Our linear regression model predicts the MPG with an average error of approximately $\pm 2.59$ and a significantly smaller standard deviation too - this is a big improvement over the dummy model!

But we can do better! Earlier, we noted that several of the features had non-linear relationships with the target variable - if we could transform these variables, we might be able to make this relationship more linear. Let's consider the displacement, horsepower and weight variables:

In [None]:
pd.plotting.scatter_matrix(df[['mpg', 'displacement', 'horsepower', 'weight']], s=50, figsize=(9, 9));

The relationship between the target and these predictors appears to be an exponentially decreasing one: as the predictors increase in value, there is an exponential decrease in the target value. Log-transforming the variables should help to remove this effect (logarithms are the inverse mathematical operation to exponentials):

In [None]:
df['displacement'] = df['displacement'].map(np.log)
df['horsepower'] = df['horsepower'].map(np.log)
df['weight'] = df['weight'].map(np.log)

Now, the relationship between the predictors and the target is much more linear:

In [None]:
pd.plotting.scatter_matrix(df[['mpg', 'displacement', 'horsepower', 'weight']], s=50, figsize=(9, 9));

Let's run the analysis a second time and see the effect this has had:

In [None]:
X = df.drop('mpg', axis='columns')
y = df['mpg']

model = LinearRegression()

outer_cv = KFold(n_splits=5, shuffle=True, random_state=0)
y_pred = cross_val_predict(model, X, y, cv=outer_cv)

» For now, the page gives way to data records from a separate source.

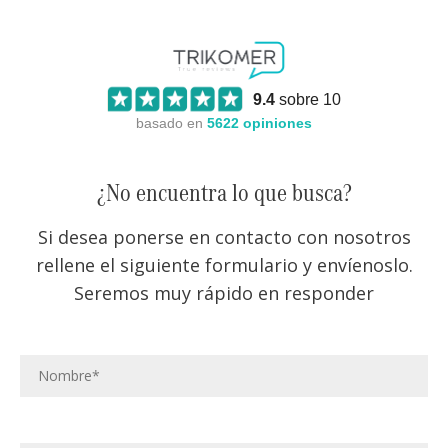
9.4
sobre 10
basado en
5622
opiniones
¿No encuentra lo que busca?
Si desea ponerse en contacto con nosotros
rellene el siguiente formulario y envíenoslo.
Seremos muy rápido en responder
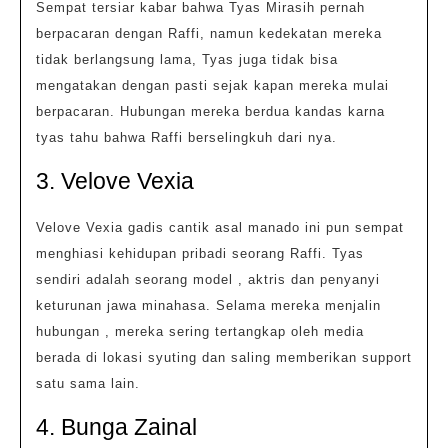
Sempat tersiar kabar bahwa Tyas Mirasih pernah
berpacaran dengan Raffi, namun kedekatan mereka
tidak berlangsung lama, Tyas juga tidak bisa
mengatakan dengan pasti sejak kapan mereka mulai
berpacaran. Hubungan mereka berdua kandas karna
tyas tahu bahwa Raffi berselingkuh dari nya.
3. Velove Vexia
Velove Vexia gadis cantik asal manado ini pun sempat
menghiasi kehidupan pribadi seorang Raffi. Tyas
sendiri adalah seorang model , aktris dan penyanyi
keturunan jawa minahasa. Selama mereka menjalin
hubungan , mereka sering tertangkap oleh media
berada di lokasi syuting dan saling memberikan support
satu sama lain.
4. Bunga Zainal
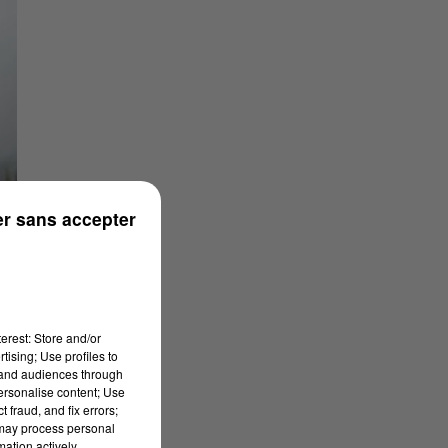
r sans accepter
erest: Store and/or
tising; Use profiles to
tand audiences through
personalise content; Use
 fraud, and fix errors;
 may process personal
mation actively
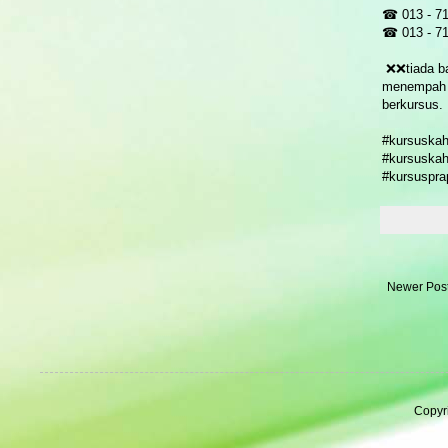
☎ 013 - 7
☎ 013 - 7
❌❌tiada ba
menempah t
berkursus.
#kursuskah
#kursuskah
#kursuspra
Newer Pos
Copyr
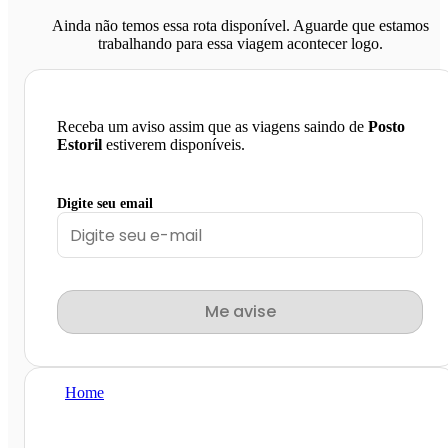
Ainda não temos essa rota disponível. Aguarde que estamos
trabalhando para essa viagem acontecer logo.
Receba um aviso assim que as viagens saindo de
Posto
Estoril
estiverem disponíveis.
Digite seu email
Me avise
Home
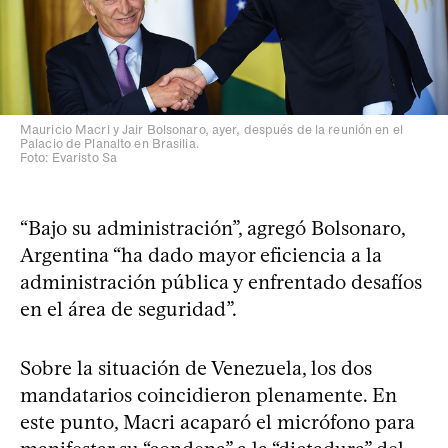
Mauricio Macri y Jair Bolsonaro, ayer, después de la reunión en el
Palacio de Planalto en Brasilia.
Foto: Evaristo Sa
“Bajo su administración”, agregó Bolsonaro,
Argentina “ha dado mayor eficiencia a la
administración pública y enfrentado desafíos
en el área de seguridad”.
Sobre la situación de Venezuela, los dos
mandatarios coincidieron plenamente. En
este punto, Macri acaparó el micrófono para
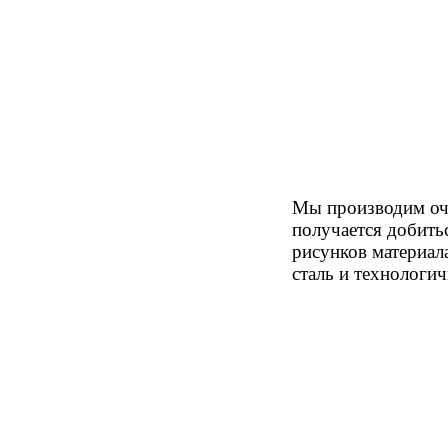
Мы производим очк
получается добить
рисунков материал
сталь и технологич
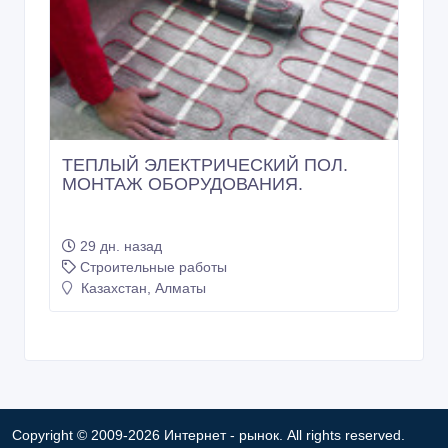
ТЕПЛЫЙ ЭЛЕКТРИЧЕСКИЙ ПОЛ.
МОНТАЖ ОБОРУДОВАНИЯ.
29 дн. назад
Строительные работы
Казахстан, Алматы
Copyright © 2009-2026 Интернет - рынок. All rights reserved.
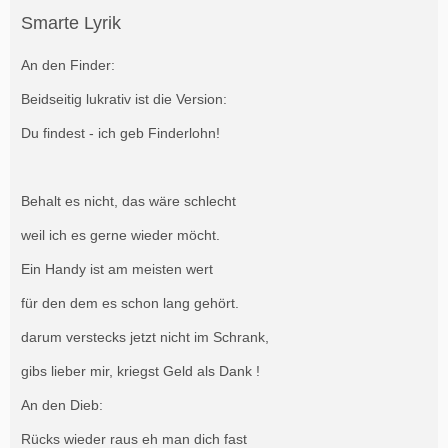
Smarte Lyrik
An den Finder:
Beidseitig lukrativ ist die Version:
Du findest - ich geb Finderlohn!
Behalt es nicht, das wäre schlecht
weil ich es gerne wieder möcht.
Ein Handy ist am meisten wert
für den dem es schon lang gehört.
darum verstecks jetzt nicht im Schrank,
gibs lieber mir, kriegst Geld als Dank !
An den Dieb:
Rücks wieder raus eh man dich fast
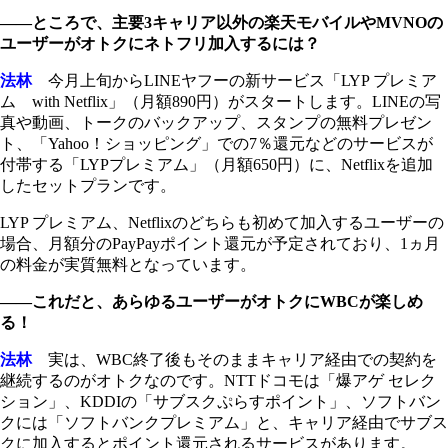
――ところで、主要3キャリア以外の楽天モバイルやMVNOの
ユーザーがオトクにネトフリ加入するには？
法林
今月上旬からLINEヤフーの新サービス「LYP プレミア
ム with Netflix」（月額890円）がスタートします。LINEの写
真や動画、トークのバックアップ、スタンプの無料プレゼン
ト、「Yahoo！ショッピング」での7％還元などのサービスが
付帯する「LYPプレミアム」（月額650円）に、Netflixを追加
したセットプランです。
LYP プレミアム、Netflixのどちらも初めて加入するユーザーの
場合、月額分のPayPayポイント還元が予定されており、1ヵ月
の料金が実質無料となっています。
――これだと、あらゆるユーザーがオトクにWBCが楽しめ
る！
法林
実は、WBC終了後もそのままキャリア経由での契約を
継続するのがオトクなのです。NTTドコモは「爆アゲ セレク
ション」、KDDIの「サブスクぷらすポイント」、ソフトバン
クには「ソフトバンクプレミアム」と、キャリア経由でサブス
クに加入するとポイント還元されるサービスがあります。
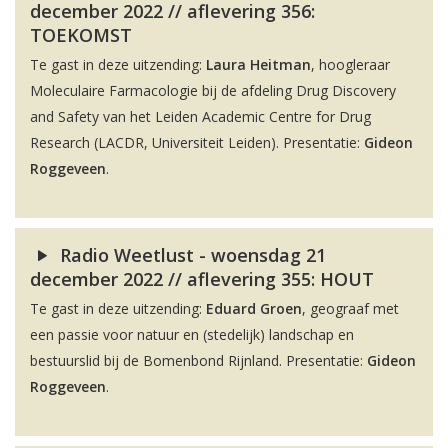
december 2022 // aflevering 356:
TOEKOMST
Te gast in deze uitzending:
Laura Heitman
, hoogleraar
Moleculaire Farmacologie bij de afdeling Drug Discovery
and Safety van het Leiden Academic Centre for Drug
Research (LACDR, Universiteit Leiden). Presentatie:
Gideon
Roggeveen
.
Radio Weetlust - woensdag 21
december 2022 // aflevering 355: HOUT
Te gast in deze uitzending:
Eduard Groen
, geograaf met
een passie voor natuur en (stedelijk) landschap en
bestuurslid bij de Bomenbond Rijnland. Presentatie:
Gideon
Roggeveen
.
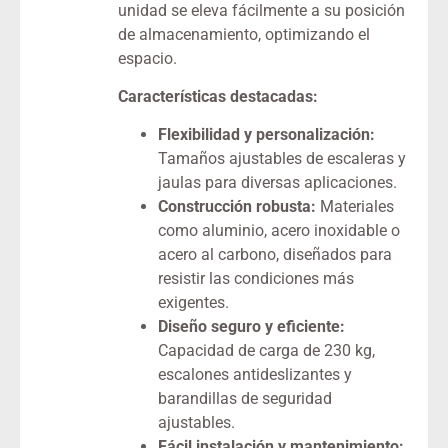
unidad se eleva fácilmente a su posición
de almacenamiento, optimizando el
espacio.
Características destacadas:
Flexibilidad y personalización:
Tamaños ajustables de escaleras y
jaulas para diversas aplicaciones.
Construcción robusta:
Materiales
como aluminio, acero inoxidable o
acero al carbono, diseñados para
resistir las condiciones más
exigentes.
Diseño seguro y eficiente:
Capacidad de carga de 230 kg,
escalones antideslizantes y
barandillas de seguridad
ajustables.
Fácil instalación y mantenimiento:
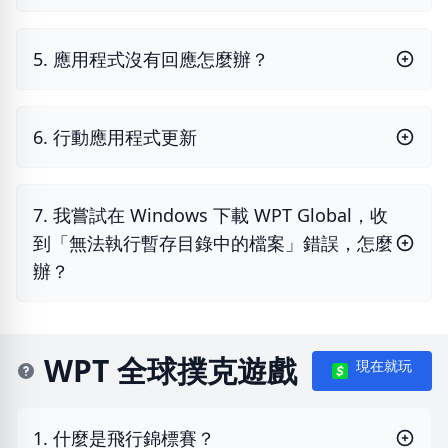
5. 應用程式沒有回應怎麼辦？
6. 行動應用程式更新
7. 我嘗試在 Windows 下載 WPT Global，收
到「無法執行暫存目錄中的檔案」錯誤，怎麼
辦？
WPT 全球撲克遊戲
現在就玩
1. 什麼是飛行錦標賽？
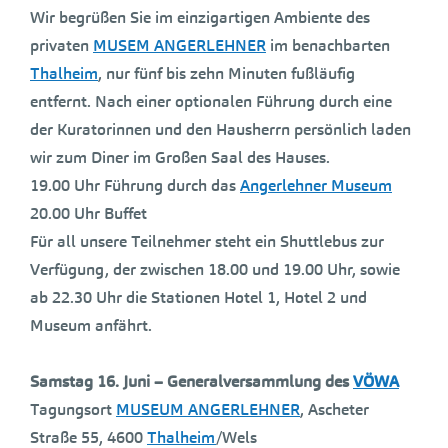
Wir begrüßen Sie im einzigartigen Ambiente des
privaten
MUSEM ANGERLEHNER
im benachbarten
Thalheim
, nur fünf bis zehn Minuten fußläufig
entfernt. Nach einer optionalen Führung durch eine
der Kuratorinnen und den Hausherrn persönlich laden
wir zum Diner im Großen Saal des Hauses.
19.00 Uhr Führung durch das
Angerlehner Museum
20.00 Uhr Buffet
Für all unsere Teilnehmer steht ein Shuttlebus zur
Verfügung, der zwischen 18.00 und 19.00 Uhr, sowie
ab 22.30 Uhr die Stationen Hotel 1, Hotel 2 und
Museum anfährt.
Samstag 16. Juni – Generalversammlung des
VÖWA
Tagungsort
MUSEUM ANGERLEHNER
, Ascheter
Straße 55, 4600
Thalheim
/Wels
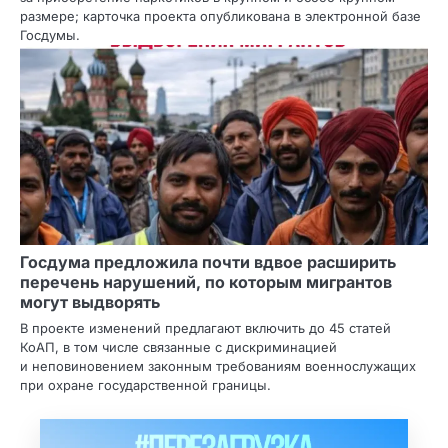
размере; карточка проекта опубликована в электронной базе
Госдумы.
Госдума предложила почти вдвое расширить
перечень нарушений, по которым мигрантов
могут выдворять
В проекте изменений предлагают включить до 45 статей
КоАП, в том числе связанные с дискриминацией
и неповиновением законным требованиям военнослужащих
при охране государственной границы.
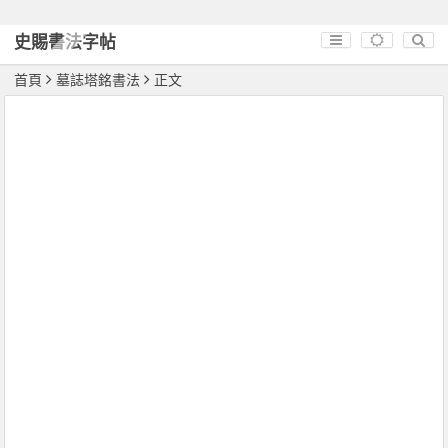
史賜書法字帖
首頁
墓誌塔銘書法
正文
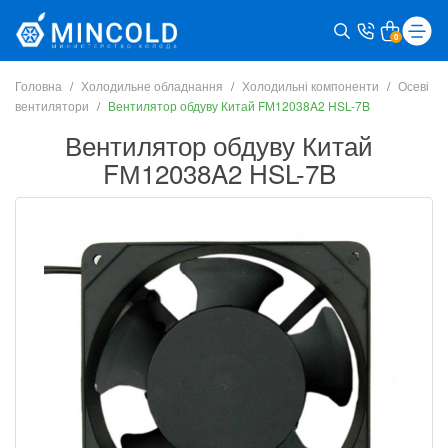
0
Головна
Холодильне обладнання
Холодильні компоненти
Осеві
вентилятори
Вентилятор обдуву Китай FМ12038A2 HSL-7B
Вентилятор обдуву Китай
FМ12038A2 HSL-7B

print('Mean absolute error: %f' % mean_absolute_error(y, y_pred))
print('Standard deviation of the error: %f' % (y - y_pred).std())

ax = (y - y_pred).hist()
ax.set(
    title='Distribution of errors for the linear regression model with transformed features',
    xlabel='Error'
);

As can be seen, the average error has now decreased to $\pm 2.33$ and the standard deviation of the error to 3.12. Further reductions in error might be achieved by experimenting with feature selection, given the high degree of correlation between some of the predictors, or with a more sophisticated model, such as ridge regression.